C’è una guerra civile in Siria, da 7 anni, e da altrettanto e anche di più i civili – uomini, donne, vecchi, bambini – muoiono. Atroce, inconcepibile, certo: da 7 anni. Qualcuno non se ne era accorto? Può essere. Qualche casalinga distratta. Qualche ragazzo disinteressato dell’attualità. Qualche eremita in una baita di alta montagna senza elettricità.
Certamente non i giornalisti. Non è infatti possibile che tutte le testate mainstream giornalistiche e televisive ignorassero il dramma della Siria. Come, certamente, neanche i capi di Stato, specialmente di quegli Stati che in Siria sono direttamente e indirettamente coinvolti.
Invece ci eravamo sbagliati. L’8 Aprile un (presunto) attacco chimico fa scoprire a tutti questi che in Siria si combatte una guerra e che la gente, i civili, i bambini muoiono. Ah no, tuonano i giornali e le TV, adesso basta! Giusto, risponde il presidente USA Trump, adesso basta: pronti a ritorsioni, bombardamenti, forse l’invasione – tutte azioni che certamente non comporteranno ulteriori morti. E dire che secondo quelle stesse Ong che denunciano il (presunto) attacco chimico, in febbraio sempre il regime di Damasco aveva ucciso più di 200 bambini e un migliaio di civili. Perché proprio adesso?
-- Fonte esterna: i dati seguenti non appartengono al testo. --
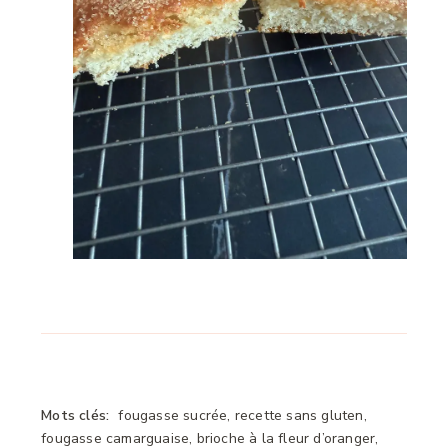
Mots clés:
fougasse sucrée, recette sans gluten,
fougasse camarguaise, brioche à la fleur d’oranger,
Ci piacerebbe pensare, davvero, che il sangue degli innocenti abbia fatto traboccare un vaso già da tempo troppo colmo. Ci piacerebbe pensare che gli USA abbiano davvero motivazioni umanitarie, dopo aver permesso che i loro alleati Turchi massacrassero i loro alleati Curdi. Ci piacerebbe pensare che davvero Assad abbia bombardato con le armi chimiche coloro con i quali aveva appena finito di negoziare una resa. Ci piacerebbe pensare davvero che i servizi su tutti i media occidentali da tre giorni celebrino il martirio dei bambini siriani e che non siano solo schifoso sciacallaggio, che non siano la comoda coperta per un attacco in Siria. Ci piacerebbe pensare di poter essere così ciechi, idioti o distratti, per una volta. Ci piacerebbe, ma pensiamo; e la verità non ha alcun vaso, e se ce l’aveva si è rotto, e ci siamo rotti anche noi.